- _TASK DESCRIPTION_: Return only those lines of the records below in which "shop" appears.

Records from a collection:
Segment Open

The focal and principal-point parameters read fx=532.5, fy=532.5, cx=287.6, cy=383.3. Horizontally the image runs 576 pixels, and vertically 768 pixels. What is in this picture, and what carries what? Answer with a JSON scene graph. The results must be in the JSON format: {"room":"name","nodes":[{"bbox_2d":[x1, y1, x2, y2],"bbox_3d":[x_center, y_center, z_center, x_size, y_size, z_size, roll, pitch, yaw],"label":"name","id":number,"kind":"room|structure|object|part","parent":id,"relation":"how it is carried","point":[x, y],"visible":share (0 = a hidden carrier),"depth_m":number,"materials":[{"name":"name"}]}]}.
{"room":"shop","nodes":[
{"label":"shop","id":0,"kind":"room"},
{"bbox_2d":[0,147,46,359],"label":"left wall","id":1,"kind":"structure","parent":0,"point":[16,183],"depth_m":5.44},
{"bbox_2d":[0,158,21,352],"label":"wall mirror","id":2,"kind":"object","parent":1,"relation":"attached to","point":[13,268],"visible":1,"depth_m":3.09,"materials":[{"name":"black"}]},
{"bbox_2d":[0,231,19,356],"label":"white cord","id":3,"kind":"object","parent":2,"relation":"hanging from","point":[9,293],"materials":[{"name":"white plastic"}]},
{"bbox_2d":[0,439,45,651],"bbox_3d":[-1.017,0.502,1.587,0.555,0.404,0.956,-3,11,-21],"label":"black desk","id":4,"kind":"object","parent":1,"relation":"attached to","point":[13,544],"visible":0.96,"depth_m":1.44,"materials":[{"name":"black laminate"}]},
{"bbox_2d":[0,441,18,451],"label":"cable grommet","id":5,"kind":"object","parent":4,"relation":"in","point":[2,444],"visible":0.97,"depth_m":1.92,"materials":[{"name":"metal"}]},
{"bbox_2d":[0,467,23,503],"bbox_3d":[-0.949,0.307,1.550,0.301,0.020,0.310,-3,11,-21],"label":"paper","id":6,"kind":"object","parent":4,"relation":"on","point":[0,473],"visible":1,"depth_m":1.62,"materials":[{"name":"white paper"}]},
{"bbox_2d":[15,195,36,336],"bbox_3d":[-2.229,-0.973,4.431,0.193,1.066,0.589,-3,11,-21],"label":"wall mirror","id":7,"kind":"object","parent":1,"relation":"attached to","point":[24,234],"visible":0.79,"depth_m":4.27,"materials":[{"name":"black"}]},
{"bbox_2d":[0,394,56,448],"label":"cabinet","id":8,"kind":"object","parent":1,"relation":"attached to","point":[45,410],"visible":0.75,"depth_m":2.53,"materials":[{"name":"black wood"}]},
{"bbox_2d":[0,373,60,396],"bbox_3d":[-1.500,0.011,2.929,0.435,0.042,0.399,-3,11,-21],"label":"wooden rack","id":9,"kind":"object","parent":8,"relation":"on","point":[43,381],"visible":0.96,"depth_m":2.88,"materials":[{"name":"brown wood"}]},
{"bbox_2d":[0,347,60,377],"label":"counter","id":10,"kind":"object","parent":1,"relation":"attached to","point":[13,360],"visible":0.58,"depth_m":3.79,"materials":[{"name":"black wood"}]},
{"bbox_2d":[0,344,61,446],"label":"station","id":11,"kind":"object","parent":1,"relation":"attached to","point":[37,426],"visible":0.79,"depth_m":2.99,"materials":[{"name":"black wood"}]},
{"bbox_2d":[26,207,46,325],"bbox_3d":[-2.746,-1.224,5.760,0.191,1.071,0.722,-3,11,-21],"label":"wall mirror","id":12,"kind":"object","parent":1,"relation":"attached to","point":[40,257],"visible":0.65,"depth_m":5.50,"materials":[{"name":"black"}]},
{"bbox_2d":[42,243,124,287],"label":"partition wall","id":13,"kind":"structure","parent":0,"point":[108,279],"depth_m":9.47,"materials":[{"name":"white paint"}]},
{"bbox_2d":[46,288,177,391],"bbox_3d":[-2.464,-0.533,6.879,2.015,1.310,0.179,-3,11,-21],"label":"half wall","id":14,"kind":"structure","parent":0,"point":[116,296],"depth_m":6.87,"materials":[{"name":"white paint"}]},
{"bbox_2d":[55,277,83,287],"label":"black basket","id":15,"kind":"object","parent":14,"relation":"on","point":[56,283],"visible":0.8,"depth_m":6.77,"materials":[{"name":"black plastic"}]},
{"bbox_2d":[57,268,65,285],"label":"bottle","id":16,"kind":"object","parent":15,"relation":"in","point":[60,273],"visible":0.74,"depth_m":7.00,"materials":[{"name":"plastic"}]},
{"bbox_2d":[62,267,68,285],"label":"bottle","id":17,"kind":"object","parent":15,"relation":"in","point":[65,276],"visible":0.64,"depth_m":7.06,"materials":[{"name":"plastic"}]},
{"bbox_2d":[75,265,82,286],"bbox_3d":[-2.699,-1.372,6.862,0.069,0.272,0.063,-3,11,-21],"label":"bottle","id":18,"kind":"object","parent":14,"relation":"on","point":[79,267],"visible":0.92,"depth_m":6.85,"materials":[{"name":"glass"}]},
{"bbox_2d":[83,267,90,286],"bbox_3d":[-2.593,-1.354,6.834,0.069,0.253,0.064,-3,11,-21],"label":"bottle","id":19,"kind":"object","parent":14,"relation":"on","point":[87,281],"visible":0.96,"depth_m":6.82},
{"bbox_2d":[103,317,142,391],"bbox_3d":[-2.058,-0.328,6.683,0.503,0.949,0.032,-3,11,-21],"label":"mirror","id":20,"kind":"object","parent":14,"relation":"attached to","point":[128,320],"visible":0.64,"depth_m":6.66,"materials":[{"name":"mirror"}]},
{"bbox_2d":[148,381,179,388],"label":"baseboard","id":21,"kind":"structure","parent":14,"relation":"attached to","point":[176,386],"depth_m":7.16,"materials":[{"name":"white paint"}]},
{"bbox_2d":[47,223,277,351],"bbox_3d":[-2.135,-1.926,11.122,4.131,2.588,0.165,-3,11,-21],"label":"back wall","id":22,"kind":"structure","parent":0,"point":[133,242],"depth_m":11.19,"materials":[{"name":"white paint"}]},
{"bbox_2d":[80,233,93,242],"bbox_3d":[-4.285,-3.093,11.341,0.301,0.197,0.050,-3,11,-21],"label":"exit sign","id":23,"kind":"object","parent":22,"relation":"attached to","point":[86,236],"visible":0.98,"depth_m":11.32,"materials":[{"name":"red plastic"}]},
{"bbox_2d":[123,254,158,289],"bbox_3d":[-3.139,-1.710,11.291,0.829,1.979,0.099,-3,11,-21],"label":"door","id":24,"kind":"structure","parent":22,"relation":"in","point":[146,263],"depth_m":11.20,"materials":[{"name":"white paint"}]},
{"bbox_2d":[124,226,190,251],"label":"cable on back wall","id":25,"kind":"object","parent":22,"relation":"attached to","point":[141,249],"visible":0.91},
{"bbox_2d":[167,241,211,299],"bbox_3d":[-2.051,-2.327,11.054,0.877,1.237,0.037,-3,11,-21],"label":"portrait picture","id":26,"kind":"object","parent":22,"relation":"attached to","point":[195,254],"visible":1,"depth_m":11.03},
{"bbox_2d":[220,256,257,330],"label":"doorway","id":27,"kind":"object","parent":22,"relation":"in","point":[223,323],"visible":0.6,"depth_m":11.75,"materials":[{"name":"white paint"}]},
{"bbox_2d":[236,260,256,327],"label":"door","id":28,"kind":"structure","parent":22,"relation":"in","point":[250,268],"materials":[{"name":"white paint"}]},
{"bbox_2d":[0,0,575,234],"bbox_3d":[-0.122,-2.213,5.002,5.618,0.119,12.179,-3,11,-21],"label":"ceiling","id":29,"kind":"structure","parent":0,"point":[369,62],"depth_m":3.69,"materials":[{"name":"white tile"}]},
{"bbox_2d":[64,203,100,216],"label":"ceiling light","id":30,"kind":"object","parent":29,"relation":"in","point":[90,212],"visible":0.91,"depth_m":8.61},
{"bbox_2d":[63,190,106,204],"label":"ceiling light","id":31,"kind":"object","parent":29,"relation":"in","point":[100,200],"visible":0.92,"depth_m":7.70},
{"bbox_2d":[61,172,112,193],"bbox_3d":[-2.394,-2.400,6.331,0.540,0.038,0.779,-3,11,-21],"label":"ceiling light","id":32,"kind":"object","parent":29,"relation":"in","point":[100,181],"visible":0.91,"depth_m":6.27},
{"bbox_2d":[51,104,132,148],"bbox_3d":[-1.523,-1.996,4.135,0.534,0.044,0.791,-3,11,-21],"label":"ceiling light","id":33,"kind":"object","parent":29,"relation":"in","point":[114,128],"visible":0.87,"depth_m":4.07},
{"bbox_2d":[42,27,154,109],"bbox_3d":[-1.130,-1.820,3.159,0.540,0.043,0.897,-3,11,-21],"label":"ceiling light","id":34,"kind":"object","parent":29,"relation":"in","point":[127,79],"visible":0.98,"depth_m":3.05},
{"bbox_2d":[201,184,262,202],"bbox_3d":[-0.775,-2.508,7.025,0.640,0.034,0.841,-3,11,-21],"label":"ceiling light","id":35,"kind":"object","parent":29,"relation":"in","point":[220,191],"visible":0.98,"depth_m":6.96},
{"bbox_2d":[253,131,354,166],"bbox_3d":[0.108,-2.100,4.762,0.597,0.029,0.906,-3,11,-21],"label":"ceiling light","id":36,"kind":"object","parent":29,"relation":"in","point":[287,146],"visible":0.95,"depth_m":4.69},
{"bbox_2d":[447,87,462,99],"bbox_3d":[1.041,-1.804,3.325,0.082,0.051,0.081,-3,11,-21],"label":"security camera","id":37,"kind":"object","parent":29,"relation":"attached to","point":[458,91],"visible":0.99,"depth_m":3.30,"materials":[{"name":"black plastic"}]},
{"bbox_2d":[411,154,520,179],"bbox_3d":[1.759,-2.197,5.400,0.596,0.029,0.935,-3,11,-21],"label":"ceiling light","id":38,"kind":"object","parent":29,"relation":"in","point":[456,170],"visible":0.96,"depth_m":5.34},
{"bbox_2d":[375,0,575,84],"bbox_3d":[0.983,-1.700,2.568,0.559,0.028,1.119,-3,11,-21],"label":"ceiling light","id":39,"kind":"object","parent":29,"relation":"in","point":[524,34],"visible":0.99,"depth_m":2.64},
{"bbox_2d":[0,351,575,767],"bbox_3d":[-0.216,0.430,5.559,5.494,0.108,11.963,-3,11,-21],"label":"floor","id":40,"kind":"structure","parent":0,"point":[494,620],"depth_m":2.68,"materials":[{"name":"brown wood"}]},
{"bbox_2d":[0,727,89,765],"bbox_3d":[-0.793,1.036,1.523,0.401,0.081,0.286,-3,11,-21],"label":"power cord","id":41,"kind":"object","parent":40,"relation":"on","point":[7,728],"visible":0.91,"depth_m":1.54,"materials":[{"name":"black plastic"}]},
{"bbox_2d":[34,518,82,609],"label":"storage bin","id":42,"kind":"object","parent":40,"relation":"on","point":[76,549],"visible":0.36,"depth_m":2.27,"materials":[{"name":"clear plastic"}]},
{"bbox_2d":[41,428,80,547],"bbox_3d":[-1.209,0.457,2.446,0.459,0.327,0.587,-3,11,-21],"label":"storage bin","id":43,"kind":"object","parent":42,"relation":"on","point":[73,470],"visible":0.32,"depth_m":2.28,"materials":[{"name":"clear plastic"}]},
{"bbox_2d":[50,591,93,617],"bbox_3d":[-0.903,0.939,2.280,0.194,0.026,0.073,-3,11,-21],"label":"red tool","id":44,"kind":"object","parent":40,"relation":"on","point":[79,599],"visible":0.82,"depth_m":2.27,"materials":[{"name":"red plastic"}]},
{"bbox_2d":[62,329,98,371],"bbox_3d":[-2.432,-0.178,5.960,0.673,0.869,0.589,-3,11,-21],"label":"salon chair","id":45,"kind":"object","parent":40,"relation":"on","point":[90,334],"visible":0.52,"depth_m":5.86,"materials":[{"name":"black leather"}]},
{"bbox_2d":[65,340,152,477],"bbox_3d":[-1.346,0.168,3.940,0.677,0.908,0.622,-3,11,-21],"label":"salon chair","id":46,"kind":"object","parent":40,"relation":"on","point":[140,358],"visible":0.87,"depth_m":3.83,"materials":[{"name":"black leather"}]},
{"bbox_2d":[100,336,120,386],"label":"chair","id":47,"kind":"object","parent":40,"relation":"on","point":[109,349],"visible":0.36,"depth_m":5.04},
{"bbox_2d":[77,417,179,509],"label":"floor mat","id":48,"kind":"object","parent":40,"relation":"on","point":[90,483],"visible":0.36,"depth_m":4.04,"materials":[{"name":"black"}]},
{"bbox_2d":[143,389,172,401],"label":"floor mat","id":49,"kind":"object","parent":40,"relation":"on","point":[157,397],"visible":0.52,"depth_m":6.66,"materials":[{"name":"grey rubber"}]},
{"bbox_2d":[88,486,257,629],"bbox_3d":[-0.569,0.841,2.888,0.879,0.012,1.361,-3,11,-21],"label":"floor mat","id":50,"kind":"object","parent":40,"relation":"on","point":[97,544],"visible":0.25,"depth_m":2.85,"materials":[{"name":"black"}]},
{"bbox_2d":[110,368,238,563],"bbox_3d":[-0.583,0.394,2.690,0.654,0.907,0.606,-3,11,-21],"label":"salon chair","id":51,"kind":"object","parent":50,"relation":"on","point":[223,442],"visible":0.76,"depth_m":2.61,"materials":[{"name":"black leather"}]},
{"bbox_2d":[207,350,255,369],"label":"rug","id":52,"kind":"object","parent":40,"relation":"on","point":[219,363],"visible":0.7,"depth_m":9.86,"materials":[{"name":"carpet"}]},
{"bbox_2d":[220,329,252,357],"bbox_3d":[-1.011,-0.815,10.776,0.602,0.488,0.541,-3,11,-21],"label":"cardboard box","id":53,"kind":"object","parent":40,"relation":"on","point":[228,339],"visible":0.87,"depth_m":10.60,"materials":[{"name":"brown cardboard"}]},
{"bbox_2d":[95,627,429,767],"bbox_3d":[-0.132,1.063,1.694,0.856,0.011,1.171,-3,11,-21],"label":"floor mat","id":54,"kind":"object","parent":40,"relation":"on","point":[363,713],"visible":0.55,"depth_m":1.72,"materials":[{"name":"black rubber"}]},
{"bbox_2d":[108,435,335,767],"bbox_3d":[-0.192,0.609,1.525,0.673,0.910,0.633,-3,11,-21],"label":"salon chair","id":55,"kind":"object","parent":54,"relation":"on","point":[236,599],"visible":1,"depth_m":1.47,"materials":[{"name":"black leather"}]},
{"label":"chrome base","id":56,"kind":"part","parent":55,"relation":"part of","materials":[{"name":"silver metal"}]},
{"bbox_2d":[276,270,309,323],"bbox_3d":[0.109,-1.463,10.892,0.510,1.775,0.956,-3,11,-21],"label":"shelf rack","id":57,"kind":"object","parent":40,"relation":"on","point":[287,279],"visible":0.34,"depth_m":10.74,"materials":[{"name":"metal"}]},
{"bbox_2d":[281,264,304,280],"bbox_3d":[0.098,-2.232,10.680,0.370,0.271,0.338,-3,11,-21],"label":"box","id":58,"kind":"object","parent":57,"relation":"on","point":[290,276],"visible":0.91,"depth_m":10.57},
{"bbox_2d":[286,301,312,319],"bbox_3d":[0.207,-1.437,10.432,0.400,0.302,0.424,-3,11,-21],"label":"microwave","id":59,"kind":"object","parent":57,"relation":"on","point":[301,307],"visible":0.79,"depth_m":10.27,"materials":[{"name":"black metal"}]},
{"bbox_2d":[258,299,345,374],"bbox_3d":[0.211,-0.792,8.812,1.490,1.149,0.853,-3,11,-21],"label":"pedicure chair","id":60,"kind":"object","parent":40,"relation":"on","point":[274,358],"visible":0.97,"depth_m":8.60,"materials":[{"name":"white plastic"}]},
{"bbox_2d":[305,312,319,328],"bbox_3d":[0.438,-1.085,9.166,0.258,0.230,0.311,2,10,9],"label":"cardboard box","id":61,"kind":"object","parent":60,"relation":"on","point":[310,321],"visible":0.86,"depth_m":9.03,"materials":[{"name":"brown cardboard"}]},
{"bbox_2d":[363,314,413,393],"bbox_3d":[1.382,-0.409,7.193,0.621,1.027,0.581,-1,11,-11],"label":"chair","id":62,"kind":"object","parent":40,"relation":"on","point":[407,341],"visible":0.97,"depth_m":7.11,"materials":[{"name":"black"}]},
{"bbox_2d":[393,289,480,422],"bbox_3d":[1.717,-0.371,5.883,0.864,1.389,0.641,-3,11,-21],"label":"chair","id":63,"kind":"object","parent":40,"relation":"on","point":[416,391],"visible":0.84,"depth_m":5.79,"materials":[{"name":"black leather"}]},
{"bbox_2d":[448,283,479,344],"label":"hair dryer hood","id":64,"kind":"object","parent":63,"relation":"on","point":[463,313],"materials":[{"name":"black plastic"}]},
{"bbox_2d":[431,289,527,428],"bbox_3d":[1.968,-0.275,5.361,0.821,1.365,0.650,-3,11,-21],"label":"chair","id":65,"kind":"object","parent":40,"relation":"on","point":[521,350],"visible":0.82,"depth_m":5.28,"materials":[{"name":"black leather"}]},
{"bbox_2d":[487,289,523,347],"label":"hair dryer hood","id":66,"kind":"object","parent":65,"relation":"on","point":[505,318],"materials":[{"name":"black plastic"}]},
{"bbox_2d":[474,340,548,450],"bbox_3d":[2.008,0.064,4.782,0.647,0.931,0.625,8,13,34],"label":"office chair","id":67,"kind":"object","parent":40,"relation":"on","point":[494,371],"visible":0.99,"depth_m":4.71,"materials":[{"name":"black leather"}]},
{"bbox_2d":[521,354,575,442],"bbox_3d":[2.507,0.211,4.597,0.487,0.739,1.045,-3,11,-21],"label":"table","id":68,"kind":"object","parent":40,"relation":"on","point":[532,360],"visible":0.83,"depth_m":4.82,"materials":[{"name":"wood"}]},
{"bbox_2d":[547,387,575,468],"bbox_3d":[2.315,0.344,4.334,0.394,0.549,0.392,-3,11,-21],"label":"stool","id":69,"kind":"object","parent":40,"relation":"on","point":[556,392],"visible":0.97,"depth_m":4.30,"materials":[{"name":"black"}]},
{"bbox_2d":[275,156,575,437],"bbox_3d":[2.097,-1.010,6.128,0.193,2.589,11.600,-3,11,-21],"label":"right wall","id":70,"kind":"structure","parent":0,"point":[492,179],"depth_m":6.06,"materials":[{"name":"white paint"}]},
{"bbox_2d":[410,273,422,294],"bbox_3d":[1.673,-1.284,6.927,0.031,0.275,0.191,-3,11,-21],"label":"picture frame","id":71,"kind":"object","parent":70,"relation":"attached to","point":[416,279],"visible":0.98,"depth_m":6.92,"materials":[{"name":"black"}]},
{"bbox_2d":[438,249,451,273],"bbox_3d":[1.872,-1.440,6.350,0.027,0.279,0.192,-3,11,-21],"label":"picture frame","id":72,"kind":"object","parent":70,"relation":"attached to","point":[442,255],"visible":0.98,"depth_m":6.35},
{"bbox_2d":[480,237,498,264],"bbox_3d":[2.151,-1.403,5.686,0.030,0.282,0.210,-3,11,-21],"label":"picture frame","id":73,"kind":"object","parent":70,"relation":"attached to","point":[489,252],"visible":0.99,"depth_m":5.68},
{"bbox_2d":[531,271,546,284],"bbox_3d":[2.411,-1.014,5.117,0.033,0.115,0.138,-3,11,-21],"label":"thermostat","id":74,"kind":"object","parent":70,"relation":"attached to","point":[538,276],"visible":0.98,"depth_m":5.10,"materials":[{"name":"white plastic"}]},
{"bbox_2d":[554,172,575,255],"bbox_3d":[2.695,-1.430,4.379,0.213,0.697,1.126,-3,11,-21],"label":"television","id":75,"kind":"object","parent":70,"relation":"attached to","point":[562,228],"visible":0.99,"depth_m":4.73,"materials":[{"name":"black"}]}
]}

Segment Closed

- _WRITTEN SOLUTION_:
{"room":"shop","nodes":[
{"label":"shop","id":0,"kind":"room"},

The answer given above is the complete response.